Menurut kutipan tentang sistem pengupahan, sebelum masa kerja upah diperjanjikan di mana?
======== Kutipan Dokumen
SISTEM
PENGUPAHAN INDONESIA YANG BERKEADILAN SOSIAL
Ikomatussuniah, SH., MH
Tenaga Pengajar Fakultas Hukum
Universitas Sultan Ageng Tirtayasa
Jl. Raya Jakarta Km. 04 Pakupatan-Serang
Email: ikomatussuniah@yahoo.co.id
A. Pendahuluan
Ketenagakerjaan merupakan peralihan kata
dari perburuhan. Semenjak diundangkannya aturan perundangan ketenagakerjaan
dalam Undang-Undang No 13 Tahun 2003, maka istilah perburuhan sesuai dengan
Undang-Undang No. 2 Tahun 1974 tentang perburuhan, berganti menjadi ketenagakerjaan.
Berdasarkan pasal 1 angka 1 Undang-Undang Ketenagakerjaan, pengertian
ketenagakerjaan adalah segala hal yang berhubungan dengan tenaga kerja pada
waktu sebelum, selama dan sesudah masa kerja. Tentang upah, ini termasuk
kedalam kategori pengaturan ketenagakerjaan sebelum, selama dan sesudah masa
kerja. Sebelum masa kerja, upah diperjanjikan dalam perjanjian kerja antara
pengusaha dan pekerja. Selama masa kerja, upah diberikan sesuai kinerja dan
perjanjian kerja yang telah disepakati oleh kedua belah pihak yaitu pengusaha
dan pekerja. Setelah masa kerja, pemutusan hubungan kerja dapat menimbulkan hak
dan kewajiban antara pekerja dan pengusaha baik berupa uang pesangon, uang
penghargaan masa kerja dan uang penggantian hak. Upah berdasarkan pasal 1 angka
30 Undang Undang No 13 2013 Tentang Ketenagakerjaan adalah:
Hak pekerja/buruh yang diterima dan
dinyatakan dalam bentuk uang sebagai imbalan dari pengusaha atau pemberi kerja
kepada pekerja/buruh yang ditetapkan dan dibayarkan menurut suatu perjanjian kerja, kesepakatan
atau peraturan perundangan, termasuk tunjangan bagi pekerja/buruh dan
keluarganya atas suatu pekerjaan dan/atau jasa yang telah atau yang akan
dilakukan.
================
======== Bagian Data
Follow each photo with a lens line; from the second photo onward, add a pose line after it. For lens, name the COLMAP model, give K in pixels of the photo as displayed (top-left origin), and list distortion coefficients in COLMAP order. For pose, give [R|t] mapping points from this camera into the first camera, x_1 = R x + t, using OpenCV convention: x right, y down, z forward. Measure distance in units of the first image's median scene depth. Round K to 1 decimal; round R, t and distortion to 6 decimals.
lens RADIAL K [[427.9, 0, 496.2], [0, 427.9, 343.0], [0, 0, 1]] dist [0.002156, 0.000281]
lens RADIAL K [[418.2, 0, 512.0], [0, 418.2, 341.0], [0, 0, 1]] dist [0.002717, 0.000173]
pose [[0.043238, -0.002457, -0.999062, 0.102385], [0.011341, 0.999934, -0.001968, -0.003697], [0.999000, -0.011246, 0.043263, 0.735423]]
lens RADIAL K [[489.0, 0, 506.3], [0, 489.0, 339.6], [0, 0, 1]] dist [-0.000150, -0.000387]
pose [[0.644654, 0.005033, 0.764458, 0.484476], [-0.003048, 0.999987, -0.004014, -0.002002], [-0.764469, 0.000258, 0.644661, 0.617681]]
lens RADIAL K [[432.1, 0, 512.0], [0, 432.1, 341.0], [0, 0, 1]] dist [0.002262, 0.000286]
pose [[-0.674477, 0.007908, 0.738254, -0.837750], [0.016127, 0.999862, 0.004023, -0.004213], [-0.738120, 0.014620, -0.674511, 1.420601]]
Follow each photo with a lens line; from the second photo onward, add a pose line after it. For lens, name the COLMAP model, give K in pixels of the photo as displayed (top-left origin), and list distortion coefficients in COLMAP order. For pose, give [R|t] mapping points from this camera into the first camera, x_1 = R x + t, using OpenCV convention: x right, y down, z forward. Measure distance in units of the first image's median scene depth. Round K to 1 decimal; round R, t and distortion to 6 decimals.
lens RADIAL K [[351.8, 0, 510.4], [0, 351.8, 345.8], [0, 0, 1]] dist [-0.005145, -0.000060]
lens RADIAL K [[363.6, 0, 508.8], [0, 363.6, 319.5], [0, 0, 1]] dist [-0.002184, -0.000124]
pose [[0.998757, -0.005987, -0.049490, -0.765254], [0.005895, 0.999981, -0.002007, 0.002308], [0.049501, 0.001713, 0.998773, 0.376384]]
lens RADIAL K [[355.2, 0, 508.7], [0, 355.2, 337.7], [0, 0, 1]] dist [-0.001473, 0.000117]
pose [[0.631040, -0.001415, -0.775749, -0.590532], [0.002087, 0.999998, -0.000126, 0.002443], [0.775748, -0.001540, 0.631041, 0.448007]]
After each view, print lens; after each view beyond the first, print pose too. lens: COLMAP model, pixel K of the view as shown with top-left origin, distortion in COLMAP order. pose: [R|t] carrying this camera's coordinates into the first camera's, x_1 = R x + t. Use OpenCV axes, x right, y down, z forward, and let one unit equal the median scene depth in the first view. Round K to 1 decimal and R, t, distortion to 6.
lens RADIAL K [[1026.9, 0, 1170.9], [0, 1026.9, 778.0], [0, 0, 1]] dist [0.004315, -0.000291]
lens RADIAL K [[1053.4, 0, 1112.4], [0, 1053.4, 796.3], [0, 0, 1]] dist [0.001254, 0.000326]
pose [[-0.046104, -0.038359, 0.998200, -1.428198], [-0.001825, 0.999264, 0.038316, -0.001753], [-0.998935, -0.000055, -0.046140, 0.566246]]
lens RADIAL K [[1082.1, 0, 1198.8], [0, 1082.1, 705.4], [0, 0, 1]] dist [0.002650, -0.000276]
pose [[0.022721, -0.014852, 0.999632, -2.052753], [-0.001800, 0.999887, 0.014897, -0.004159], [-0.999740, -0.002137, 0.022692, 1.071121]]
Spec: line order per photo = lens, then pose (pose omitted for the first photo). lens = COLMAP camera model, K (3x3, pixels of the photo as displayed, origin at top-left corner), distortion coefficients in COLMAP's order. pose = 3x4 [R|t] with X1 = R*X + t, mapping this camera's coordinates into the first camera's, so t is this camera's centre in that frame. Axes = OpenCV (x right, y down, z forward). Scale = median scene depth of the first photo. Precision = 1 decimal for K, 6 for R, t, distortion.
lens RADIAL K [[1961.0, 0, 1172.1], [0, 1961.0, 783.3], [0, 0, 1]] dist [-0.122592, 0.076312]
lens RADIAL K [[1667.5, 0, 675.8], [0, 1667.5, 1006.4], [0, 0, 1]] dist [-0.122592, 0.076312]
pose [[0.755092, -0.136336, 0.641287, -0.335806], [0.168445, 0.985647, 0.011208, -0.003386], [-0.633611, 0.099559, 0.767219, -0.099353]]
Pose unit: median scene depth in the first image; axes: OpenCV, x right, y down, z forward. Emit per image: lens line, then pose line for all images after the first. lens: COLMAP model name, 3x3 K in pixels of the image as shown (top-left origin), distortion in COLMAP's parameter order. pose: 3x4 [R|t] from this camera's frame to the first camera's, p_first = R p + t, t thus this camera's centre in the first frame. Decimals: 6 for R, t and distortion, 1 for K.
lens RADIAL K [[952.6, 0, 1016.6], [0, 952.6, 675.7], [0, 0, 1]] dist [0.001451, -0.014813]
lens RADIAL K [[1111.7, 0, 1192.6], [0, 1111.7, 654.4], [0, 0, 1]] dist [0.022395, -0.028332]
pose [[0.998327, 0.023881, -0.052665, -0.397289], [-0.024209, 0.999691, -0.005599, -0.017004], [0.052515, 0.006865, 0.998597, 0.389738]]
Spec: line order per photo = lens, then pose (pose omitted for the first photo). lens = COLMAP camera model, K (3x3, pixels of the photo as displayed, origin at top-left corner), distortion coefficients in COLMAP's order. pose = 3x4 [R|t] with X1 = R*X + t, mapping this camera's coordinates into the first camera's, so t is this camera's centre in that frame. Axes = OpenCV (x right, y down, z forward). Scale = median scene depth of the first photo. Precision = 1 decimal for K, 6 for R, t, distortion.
================
**Hasil Latihan:** Dalam perjanjian kerja antara pengusaha dan pekerja.